Rosch and other artists observed that well-off newcomers to San Francisco often appear unaware of displacement caused by gentrification and a rapacious real estate market.  “We currently don’t have companies feeling that they are an actual part of a city to that scale,” Rosch said. “Let’s get the bright minds together and have this hard conversation. It’s important for people to take responsibility for some of the displacement that their wealth and success causes. I’m interested in developing conversations around new forms of philanthropy that can adopt what we’ve learned during the development of Minnesota Street Project. Imagine what could be accomplished with the support of a company or companies valued in the billions. We need more infrastructure in the arts, to secure more capital and develop more infrastructure to provide space to work, to provide space to show. What needs to happen is we need to scale this up, work with industries that are thriving and find fiscal contributions to secure more space before it’s gone.” 

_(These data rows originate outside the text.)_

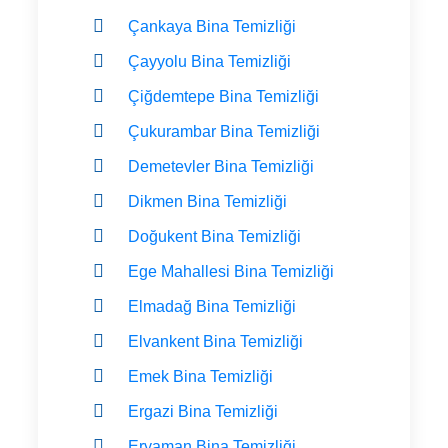
Çankaya Bina Temizliği
Çayyolu Bina Temizliği
Çiğdemtepe Bina Temizliği
Çukurambar Bina Temizliği
Demetevler Bina Temizliği
Dikmen Bina Temizliği
Doğukent Bina Temizliği
Ege Mahallesi Bina Temizliği
Elmadağ Bina Temizliği
Elvankent Bina Temizliği
Emek Bina Temizliği
Ergazi Bina Temizliği
Eryaman Bina Temizliği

“Greater awareness on the part of private industry would be welcome,” Phill said. 

“More venues, that kind of awareness would be more positive for everybody,” Barnard said. “Not just the artists, the public at large would benefit. The MSP is interesting to watch. I’m glad they’re doing that.”

“It’s up to me as an artist to educate. But to bridge that gap, you have to start someplace. An exhibit,” Carmi said. “It’s not just buying, it’s attending. Come and attend an event. Show up.”